I have a simple array, 20 members long, that I read a single value from, one at a time.
The array currently looks like this for testing purposes:
int PhaseTesting1Array[20] = { 1,0,1,0,1,0,1,0,1,0,1,0,1,0,1,0,1,0,1,0};
What I need to do is randomize each of the members so that each member is randomly a 1 or 0, and there is an equal amount of each (10 ones and 10 zeros) but I'm having a hard time figuring out how to do get an equal number of ones and zeros using rand
which seems to be what I should use.
CodePudding user response:
You can use std::shuffle
with a predefined vector with 10 ones and 10 zeros.
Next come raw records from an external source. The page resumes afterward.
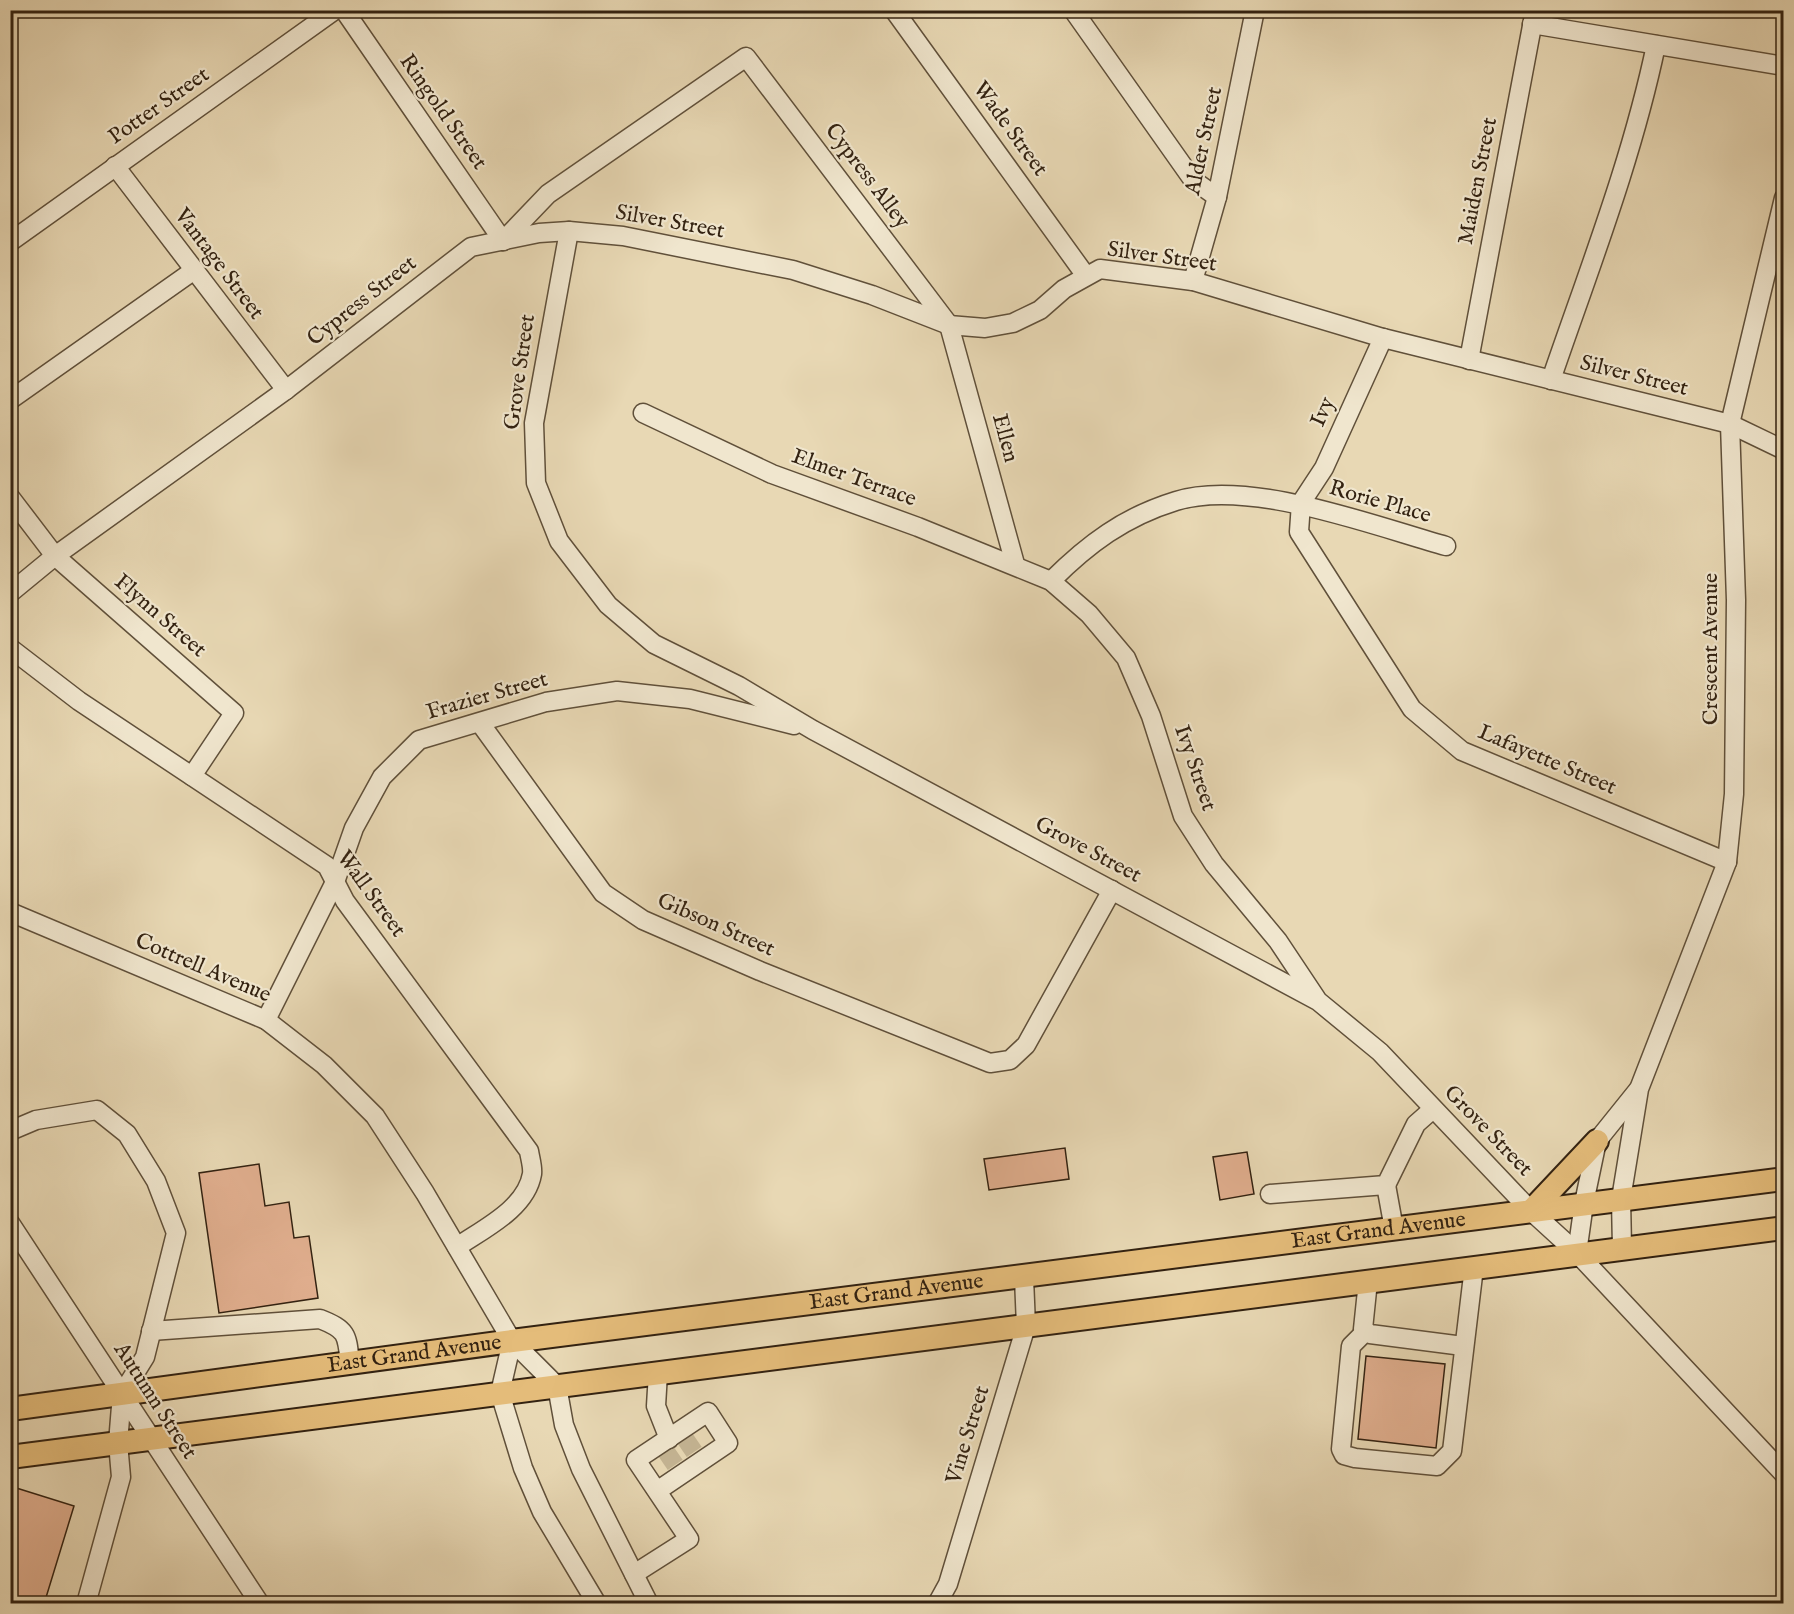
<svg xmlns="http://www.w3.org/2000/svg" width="1794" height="1614" font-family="'IM FELL English',serif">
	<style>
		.building { fill: #e0ae8e; stroke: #321; stroke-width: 1.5 }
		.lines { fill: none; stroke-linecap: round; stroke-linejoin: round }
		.minor-tunnel { stroke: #c4b493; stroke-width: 18; stroke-dasharray: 18 9; stroke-linecap: butt }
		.minor-casing { stroke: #60503a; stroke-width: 21 }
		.major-casing { stroke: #321; stroke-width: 26 }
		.minor { stroke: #f0e6ce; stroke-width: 18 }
		.major { stroke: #e4bc7a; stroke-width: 22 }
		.labels { text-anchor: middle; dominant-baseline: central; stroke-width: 4.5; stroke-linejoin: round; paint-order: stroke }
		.street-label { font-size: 22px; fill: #321; stroke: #f0e6ce }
	</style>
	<rect width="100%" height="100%" fill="#e8d8b4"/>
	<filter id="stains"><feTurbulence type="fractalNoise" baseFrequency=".00333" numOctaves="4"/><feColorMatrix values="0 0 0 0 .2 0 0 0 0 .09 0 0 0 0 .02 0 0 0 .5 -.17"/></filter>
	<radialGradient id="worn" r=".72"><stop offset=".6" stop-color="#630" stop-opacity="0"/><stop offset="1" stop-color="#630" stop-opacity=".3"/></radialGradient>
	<g class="building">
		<polygon points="1065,1148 1069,1179 989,1190 984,1159"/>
		<polygon points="1247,1152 1254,1194 1220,1200 1213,1157"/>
		<polygon points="259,1164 265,1206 289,1202 294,1238 309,1236 318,1298 219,1313 199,1173"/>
		<polygon points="1366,1356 1445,1364 1436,1448 1358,1439"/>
		<polygon points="10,1486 74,1506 44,1604 10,1604"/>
	</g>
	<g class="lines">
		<g class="minor-tunnel">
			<polyline points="684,1437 695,1453"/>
			<polyline points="665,1450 676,1466"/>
		</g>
		<defs>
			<g id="minor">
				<polyline points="344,10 503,241"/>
				<polyline points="894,10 1086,276"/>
				<polyline points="1073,10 1193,180 1217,197"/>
				<polyline points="1532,24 1784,66"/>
				<polyline points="115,166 286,390"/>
				<polyline points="569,231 534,423 536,483 559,541 608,605 654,644 739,686 813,730 1318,1001 1380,1052 1531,1211 1577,1253 1784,1474"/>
				<polyline points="503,241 548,194 746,57 949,325 1015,564"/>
				<polyline points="10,242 335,10"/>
				<polyline points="1193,281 1217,197 1255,10"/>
				<polyline points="1383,338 1324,468 1301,503 1299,532 1412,709 1462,751 1727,862"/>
				<polyline points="1469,360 1535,10"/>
				<path d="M1551 380C1589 269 1632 160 1656 45"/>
				<polyline points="10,400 193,271"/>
				<polyline points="643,413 772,474 918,527 1051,581 1089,614 1126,658 1151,716 1183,816 1214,864 1278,941 1316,998"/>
				<polyline points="10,497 55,556 234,713 192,776"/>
				<path d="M1051 581C1088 544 1124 517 1176 501 1249 478 1374 526 1446 546"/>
				<polyline points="10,593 55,556 286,390 471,247 539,233 569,231 623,236 793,270 872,295 949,325 985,328 1013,323 1040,310 1064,289 1100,269 1193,281 1383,338 1730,424 1784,450"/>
				<path d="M10 648 79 701 327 866 345 901 529 1151C530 1158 533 1167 532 1174 526 1209 483 1229 457 1247"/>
				<polyline points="480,723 603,893 643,920 760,971 990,1063 1010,1060 1026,1045 1112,890"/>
				<polyline points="10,912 266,1020 324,1065 375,1116 425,1193 512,1341 557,1386 564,1425 581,1469 649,1604"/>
				<polyline points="266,1020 335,882 354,828 382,777 419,740 546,702 617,691 690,699 794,725"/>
				<polyline points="10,1131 36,1120 97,1110 127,1134 156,1181 176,1233 145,1357 122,1394 118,1443 121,1477 86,1604"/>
				<polyline points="1386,1185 1394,1229"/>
				<polyline points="1270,1194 1386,1185 1416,1124 1433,1109"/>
				<polyline points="10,1223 260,1604"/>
				<polyline points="1622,1248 1621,1199 1639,1089 1727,862 1734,794 1736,600 1730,424 1784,198"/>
				<polyline points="1577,1253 1584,1203 1597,1141 1638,1090"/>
				<polyline points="1368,1281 1363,1329 1370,1334 1463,1346"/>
				<path d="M151 1331 320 1319C348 1330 347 1335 350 1364"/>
				<polyline points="1366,1331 1351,1346 1341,1449 1344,1455 1355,1458 1437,1466 1452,1451 1474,1267"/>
				<polyline points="512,1341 500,1393 523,1468 542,1512 597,1604"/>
				<polyline points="658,1373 656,1406 669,1439"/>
				<polyline points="634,1574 689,1539 636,1460 708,1412 728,1443 657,1491"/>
				<polyline points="937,1604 948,1584 1026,1326 1024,1278"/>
			</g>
			<g id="major">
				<polyline points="1531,1211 1597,1141"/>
				<path id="s1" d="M10 1409 512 1341 1784 1179"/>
				<polyline points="10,1457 1784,1228"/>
			</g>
		</defs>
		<use href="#minor" class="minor-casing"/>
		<use href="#major" class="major-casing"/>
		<use href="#minor" class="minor"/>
		<use href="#major" class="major"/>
	</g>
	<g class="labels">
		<g class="street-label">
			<text transform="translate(159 106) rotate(-35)">Potter Street</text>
			<text transform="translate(443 112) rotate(55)">Ringold Street</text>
			<text transform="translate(1010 129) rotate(54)">Wade Street</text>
			<text transform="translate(1204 141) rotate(-78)">Alder Street</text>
			<text transform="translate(867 176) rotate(53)">Cypress Alley</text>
			<text transform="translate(1478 181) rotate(-79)">Maiden Street</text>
			<text transform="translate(670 222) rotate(10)">Silver Street</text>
			<text transform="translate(1162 257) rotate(8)">Silver Street</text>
			<text transform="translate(219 264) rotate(53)">Vantage Street</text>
			<text transform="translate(362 301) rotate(-38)">Cypress Street</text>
			<text transform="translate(520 372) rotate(-82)">Grove Street</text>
			<text transform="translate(1634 376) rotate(14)">Silver Street</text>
			<text transform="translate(1323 412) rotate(-66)">Ivy</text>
			<text transform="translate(1005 438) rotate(75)">Ellen</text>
			<text transform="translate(854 478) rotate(20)">Elmer Terrace</text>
			<text transform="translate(1380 502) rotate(16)">Rorie Place</text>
			<text transform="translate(160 616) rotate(41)">Flynn Street</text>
			<text transform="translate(1711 649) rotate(-90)">Crescent Avenue</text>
			<text transform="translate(487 696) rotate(-16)">Frazier Street</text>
			<text transform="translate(1547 760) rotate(23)">Lafayette Street</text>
			<text transform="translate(1195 768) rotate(71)">Ivy Street</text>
			<text transform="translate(1088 850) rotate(28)">Grove Street</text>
			<text transform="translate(371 894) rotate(54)">Wall Street</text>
			<text transform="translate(716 925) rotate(24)">Gibson Street</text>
			<text transform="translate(203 968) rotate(23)">Cottrell Avenue</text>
			<text transform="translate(1488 1131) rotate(46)">Grove Street</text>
			<text stroke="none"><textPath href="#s1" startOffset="1380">East Grand Avenue</textPath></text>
			<text stroke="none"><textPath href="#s1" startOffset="894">East Grand Avenue</textPath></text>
			<text stroke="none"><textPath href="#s1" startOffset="408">East Grand Avenue</textPath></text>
			<text transform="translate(155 1401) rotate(57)">Autumn Street</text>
			<text transform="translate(968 1435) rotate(-73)">Vine Street</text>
		</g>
	</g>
	<rect width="1794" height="1614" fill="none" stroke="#e8d8b4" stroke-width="36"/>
	<rect x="12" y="12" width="1770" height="1590" fill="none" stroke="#321" stroke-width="3"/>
	<rect x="18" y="18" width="1758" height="1578" fill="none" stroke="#321" stroke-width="1.5"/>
	<rect width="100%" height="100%" filter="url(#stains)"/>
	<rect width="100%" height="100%" fill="url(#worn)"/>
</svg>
The following code is slightly adapted from cppreference.com.
#include <random>
#include <algorithm>
#include <iterator>
#include <iostream>
#include <vector>
int main()
{
std::vector<int> v = {1,1,1,1,1,1,1,1,1,1,0,0,0,0,0,0,0,0,0,0};
std::random_device rd;
std::mt19937 g(rd());
std::shuffle(v.begin(), v.end(), g);
std::copy(v.begin(), v.end(), std::ostream_iterator<int>(std::cout, " "));
std::cout << "\n";
}
You could also use std::random_shuffe(I first, I last)
without the random number distribution argument which uses rand
internally, but this is deprecated and removed with C 17.